Gallup latest polling confirms that the public’s understanding and concern about global warming is on the rise. This matches the findings of other pollsters — see Yale Poll (10/12): “Large And Growing Majority Of Americans” Say “Global Warming Is Affecting Weather In The United States.”

The public’s awareness that humans are the primary cause of global warming has returned to pre-2010 levels (see chart above).

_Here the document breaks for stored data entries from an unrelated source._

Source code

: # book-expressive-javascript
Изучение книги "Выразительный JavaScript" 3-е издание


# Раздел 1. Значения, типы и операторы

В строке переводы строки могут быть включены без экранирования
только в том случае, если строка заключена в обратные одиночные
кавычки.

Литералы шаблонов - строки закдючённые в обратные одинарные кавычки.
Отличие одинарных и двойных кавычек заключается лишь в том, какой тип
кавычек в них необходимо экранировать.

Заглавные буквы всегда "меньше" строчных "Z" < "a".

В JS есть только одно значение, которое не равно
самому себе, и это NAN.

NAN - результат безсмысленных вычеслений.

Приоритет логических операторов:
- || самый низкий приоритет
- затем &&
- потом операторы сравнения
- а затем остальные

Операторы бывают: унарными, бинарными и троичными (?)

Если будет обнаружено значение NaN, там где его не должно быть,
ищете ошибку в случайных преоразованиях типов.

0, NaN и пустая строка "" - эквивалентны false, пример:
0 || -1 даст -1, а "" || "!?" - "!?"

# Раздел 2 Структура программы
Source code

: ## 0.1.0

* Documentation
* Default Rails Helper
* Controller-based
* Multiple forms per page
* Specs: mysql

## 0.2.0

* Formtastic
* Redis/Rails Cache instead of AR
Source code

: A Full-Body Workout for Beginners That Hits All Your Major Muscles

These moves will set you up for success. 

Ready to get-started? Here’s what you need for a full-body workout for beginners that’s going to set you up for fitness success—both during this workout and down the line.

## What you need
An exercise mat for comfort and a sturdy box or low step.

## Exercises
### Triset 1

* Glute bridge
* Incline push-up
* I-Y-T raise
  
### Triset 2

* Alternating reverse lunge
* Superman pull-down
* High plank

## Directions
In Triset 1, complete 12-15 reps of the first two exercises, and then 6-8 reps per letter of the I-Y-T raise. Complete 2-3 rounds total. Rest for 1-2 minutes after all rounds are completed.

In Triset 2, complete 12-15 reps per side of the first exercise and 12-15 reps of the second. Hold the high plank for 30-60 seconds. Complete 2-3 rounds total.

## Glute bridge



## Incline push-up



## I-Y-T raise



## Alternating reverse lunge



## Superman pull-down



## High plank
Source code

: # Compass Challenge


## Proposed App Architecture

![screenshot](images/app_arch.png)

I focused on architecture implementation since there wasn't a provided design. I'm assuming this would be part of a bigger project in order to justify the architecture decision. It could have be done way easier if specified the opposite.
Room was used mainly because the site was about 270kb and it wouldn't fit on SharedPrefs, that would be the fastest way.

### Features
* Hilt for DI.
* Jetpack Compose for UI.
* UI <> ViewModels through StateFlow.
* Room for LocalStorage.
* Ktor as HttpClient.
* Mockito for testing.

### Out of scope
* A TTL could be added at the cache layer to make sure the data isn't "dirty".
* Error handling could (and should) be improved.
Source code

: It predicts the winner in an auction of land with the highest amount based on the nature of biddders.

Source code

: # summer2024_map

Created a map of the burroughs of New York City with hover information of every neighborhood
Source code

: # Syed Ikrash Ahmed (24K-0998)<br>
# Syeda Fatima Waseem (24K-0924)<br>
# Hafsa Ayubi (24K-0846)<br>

This awareness matches our ever-strengthening scientific understanding — see It’s “Extremely Likely That at Least 74% of Observed Warming Since 1950″ Was Manmade; It’s Highly Likely All of It Was.”

The public’s (accurate) understanding of the scientific consensus on global warming is “back above 60%”:

Gallup explains what’s probably going on:

Americans’ concerns about global warming peaked at points in the late 1980s and the late 1990s, and again between 2006 and 2008, possibly related to strong environmentalist campaigns to raise awareness of the issue at those times — including the release of Al Gore’s “An Inconvenient Truth” in 2006. Conversely, concerns receded in 2009 and 2010, particularly among Republicans and conservatives, corresponding with a flurry of publicity about scientists who doubt global warming is caused by human activities, as well as some controversy about global warming research. With all of this dying down somewhat in the last few years, attitudes are returning to previous levels, putting them near the long-term averages.

Gallup’s conclusion about the role of Gore’s movie matches that of academic research. As Dr. Robert J. Brulle of Drexel University described to me his 2012 study that examined the results of 6 different polling organizations over the years, “I think this should close down forever the idea that Al Gore caused the partisan polarization over climate change.”

Here is Gallup’s quarter-century polling on public concern about global warming:

Again, this matches the findings of other pollsters — see Rasmussen Poll (11/12): 68 Percent Of American Voters See Global Warming As A “Serious Problem” (up from 46% in 2009).